Coach nods. “Make sure they know to stay away from my daughter.”

“Of course.” Ace grabs his list of players and shoves it into his back pocket.

That’s when I know Ace is going to be all right during the season, because he doesn’t even flinch. If he can stay stone-faced and in control in front of Coach while secretly nailing the most off-limits girl on a campus of twenty-five thousand, then he’ll do fine as a starter.

I don’t really care who Ace is fucking. There are only a few important things in my life right now, and they start and end with winning the national championship. Ace could fuck a goat if he was into that, so long as he took care of the ball and showed some leadership on the offense.

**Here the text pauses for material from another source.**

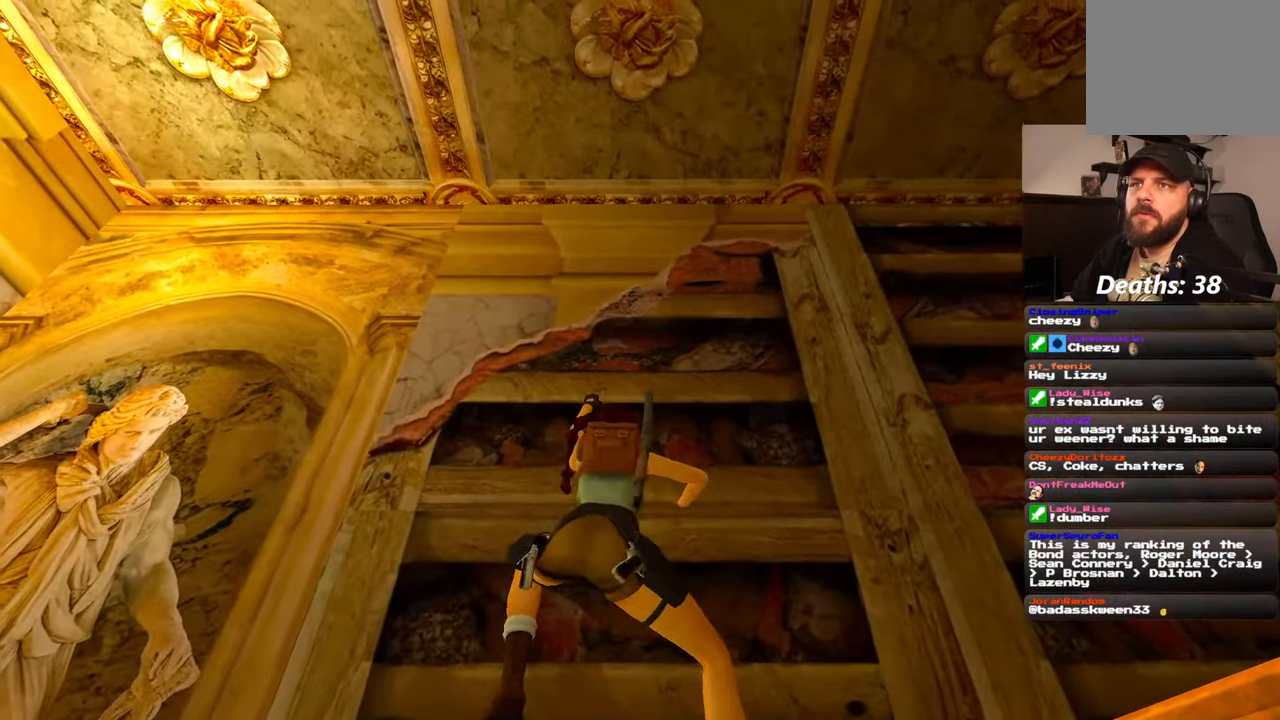
{"dt_ms": 500, "buttons": ["R2"], "left_stick": "up", "right_stick": "center", "events": []}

“What do you think about Campbell?” Ace asks me as we walk toward the Playground, where Ace and I live with the other starters. As one of the team captains, I have a third floor apartment all to myself. Granted, the place is noisy as shit because eight other guys live in the two floors below me, but for the most part, it’s decent. When I need to get away, I put on my headphones and zone out. If I need company, I go downstairs and play a couple rounds of
Madden
or
Call of Duty
. It could be worse.

“Good guy. Hard worker. Has good hands. His routes could be shaper. Timing isn’t great with you, but it’s early. All you got to do is score three times.” I slap Ace on the back.

“That’s my objective? Three touchdowns?” he asks in disbelief.

“If we can’t hold every team to a couple of touchdowns this year, we don’t deserve to be in the playoffs, let alone hoist the trophy.” Last year we got lit up by a West Coast team. They scored on us at will and it felt fucking humiliating. I can still feel the sting of that loss today. At the end of that game, I vowed we’d never be caught with our pants down like that again.

“Noted. So what’s your interest in Campbell?”

I shrug. “Figured you had your hands full.”

He raises his chin slightly in disbelief, but doesn’t challenge me. We part ways at the Playground—him to his house and me to mine.

I’m not ready to show my cards yet. The team has a general rule: no sisters because it makes for a messy locker room. Ace screwing Coach’s daughter already meant bad news. But if push comes to shove, I’d lay my claim. There are some things you are born knowing: Treat your mother with respect. Family comes first. Bringing down a quarterback is as close to a religious experience as a boy can get. When you meet the girl who’ll be sitting on the front porch holding your hand when you’re eighty, you don’t let a thing like cool dismissive looks, big brothers, or fucking rules stand in your way.